Try it
Which lines run from the one containing "Christmas Carol here." to the end of the entries? Copy them exactly, both ends included, and give nothing else.
------ Data supplied ------
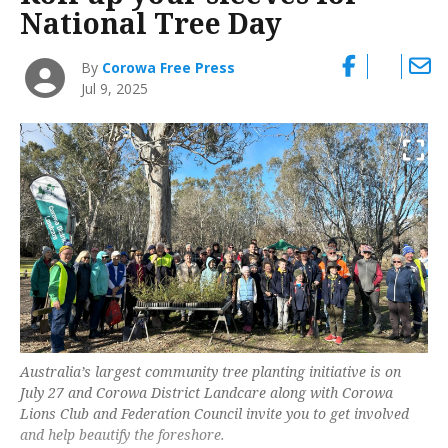
National Tree Day
By
Corowa Free Press
Jul 9, 2025
Australia’s largest community tree planting initiative is on
July 27 and Corowa District Landcare along with Corowa
Lions Club and Federation Council invite you to get involved
and help beautify the foreshore.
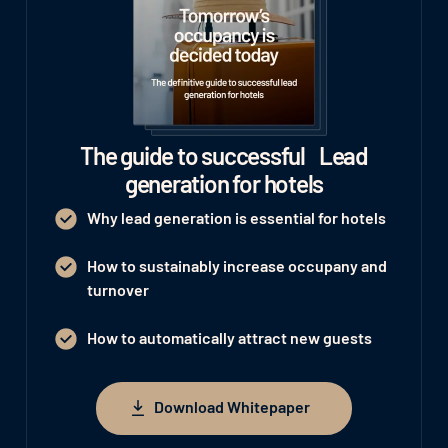
The guide to successful Lead
generation for hotels
Why lead generation is essential for hotels
How to sustainably increase occupany and
turnover
How to automatically attract new guests
Download Whitepaper
Download Whitepaper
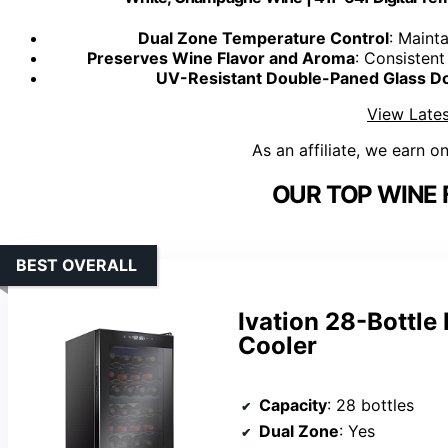
Dual Zone Temperature Control
: Maint
Preserves Wine Flavor and Aroma
: Consistent
UV-Resistant Double-Paned Glass D
View Lates
As an affiliate, we earn o
OUR TOP WINE 
BEST OVERALL
Ivation 28-Bottl
Cooler
Capacity
: 28 bottles
Dual Zone
: Yes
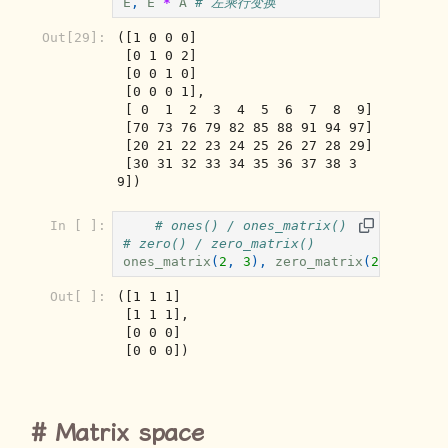
E
,
E
*
A
# 左乘行变换
Out[29]:
([1 0 0 0]

 [0 1 0 2]

 [0 0 1 0]

 [0 0 0 1],

 [ 0  1  2  3  4  5  6  7  8  9]

 [70 73 76 79 82 85 88 91 94 97]

 [20 21 22 23 24 25 26 27 28 29]

 [30 31 32 33 34 35 36 37 38 3
9])
In [ ]:
# ones() / ones_matrix()
# zero() / zero_matrix()
ones_matrix
(
2
,
3
),
zero_matrix
(
2
,
3
)
Out[ ]:
([1 1 1]

 [1 1 1],

 [0 0 0]

 [0 0 0])
Matrix space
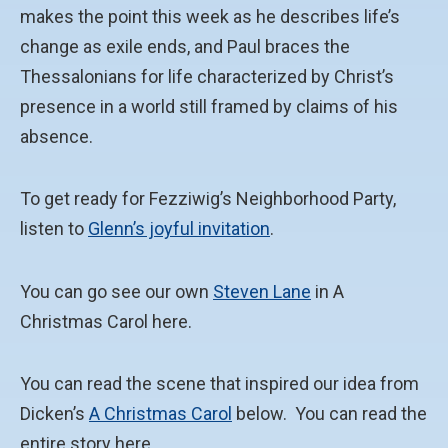
makes the point this week as he describes life’s
change as exile ends, and Paul braces the
Thessalonians for life characterized by Christ’s
presence in a world still framed by claims of his
absence.
To get ready for Fezziwig’s Neighborhood Party,
listen to
Glenn’s joyful invitation
.
You can go see our own
Steven Lane
in A
Christmas Carol here.
You can read the scene that inspired our idea from
Dicken’s
A Christmas Carol
below. You can read the
entire story here.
------
Answer space
Christmas Carol here.
You can read the scene that inspired our idea from
Dicken’s
A Christmas Carol
below. You can read the
entire story here.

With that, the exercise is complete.